To me, scientific research is all about the search for the truth. You may have hypotheses to start, but you let the results take you where they may. Some of the most important discoveries have come from findings that were surprising, or even shocking, and which shattered the a priori hypotheses. For example, our understanding that the universe is expanding at an ever-increasing rate (the concept of inflation) came as a shock to astrophysicists. No one, even Einstein, had imagined that.
It is no different in public health. The truth is what you are after because you cannot find ways to reduce morbidity and mortality unless you accurately identify the underlying causes. And you cannot take the actions that are most likely to reduce morbidity and mortality unless you have an accurate understanding of what works and what does not.
Thus, it came as both a surprise and a disappointment to me when I came to realize that for many anti-smoking researchers, uncovering the truth no longer appears to be the ultimate aim. The latest episode, with Dr. Glantz comparing exposure of one day's worth of electronic cigarette use with 1/16th of a day's worth of nicotine inhaler use, is just the latest demonstration of this sad realization.
If one were after the truth, then it seems to me that one would want to compare daily carcinogen exposure from electronic cigarettes and nicotine inhaler use. But what appears to have happened is that Dr. Glantz was so intent on demonstrating his pre-determined conclusion that electronic cigarettes are toxic and inappropriate that he failed to try to determine what an appropriate comparison would be. He appears to have taken the data as they were reported because the findings were "favorable" to his pre-determined cause.
But it takes only a quick internet search to discover that no one uses just one nicotine inhaler cartridge per day. The absolute minimum recommended number of cartridges for the Nicorette inhaler is 6 per day. Not everyone has to use the same assumptions I did in my analysis, but if you are sincerely interested in the truth, rather than just making a point, then you need to make some attempt to compare apples and apples.

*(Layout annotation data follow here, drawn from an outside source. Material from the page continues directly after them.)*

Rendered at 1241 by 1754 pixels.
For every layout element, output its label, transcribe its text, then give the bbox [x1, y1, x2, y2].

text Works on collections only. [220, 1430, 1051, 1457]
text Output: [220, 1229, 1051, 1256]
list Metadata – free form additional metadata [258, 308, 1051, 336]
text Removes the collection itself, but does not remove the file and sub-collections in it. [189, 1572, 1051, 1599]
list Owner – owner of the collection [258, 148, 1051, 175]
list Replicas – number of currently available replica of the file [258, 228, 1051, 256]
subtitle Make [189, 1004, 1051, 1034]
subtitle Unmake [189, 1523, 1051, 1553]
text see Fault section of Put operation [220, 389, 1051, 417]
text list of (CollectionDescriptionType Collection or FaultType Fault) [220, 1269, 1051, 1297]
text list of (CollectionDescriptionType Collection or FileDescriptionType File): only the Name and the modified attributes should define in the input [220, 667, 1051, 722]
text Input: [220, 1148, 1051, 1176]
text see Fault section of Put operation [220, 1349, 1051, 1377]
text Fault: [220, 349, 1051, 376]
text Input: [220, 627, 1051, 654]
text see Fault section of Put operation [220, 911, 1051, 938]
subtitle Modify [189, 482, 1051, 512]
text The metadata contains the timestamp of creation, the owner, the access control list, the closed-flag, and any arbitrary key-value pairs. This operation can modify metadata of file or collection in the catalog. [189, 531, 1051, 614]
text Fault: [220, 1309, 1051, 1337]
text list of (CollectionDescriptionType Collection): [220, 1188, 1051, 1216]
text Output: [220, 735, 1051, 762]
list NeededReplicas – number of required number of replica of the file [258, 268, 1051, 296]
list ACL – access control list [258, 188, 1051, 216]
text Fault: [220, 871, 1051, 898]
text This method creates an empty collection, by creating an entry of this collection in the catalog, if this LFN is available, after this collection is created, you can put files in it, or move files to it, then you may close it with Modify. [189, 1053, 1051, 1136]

Why is this realization so difficult for me? Because sadly, it reduces much of the idealism that I brought into the field of scientific research in public health.
But the saddest part of the story for me is the way that this is affecting people's lives. Because of the biased conclusions that many anti-smoking groups have drawn about electronic cigarettes, thousands of vapers who had quit smoking successfully using e-cigarettes have been discouraged from continuing to use these products and a number of them have returned to cigarette smoking as a result. Many more have decided not to quit smoking because of unfounded fears regarding the alleged dangers of vaping. And on a grand scale, electronic cigarette companies have been forced to uniformly lie to their customers about the real purpose of their products.
This in no way serves the public's health. It harms the public's health. And that's the saddest part of the story.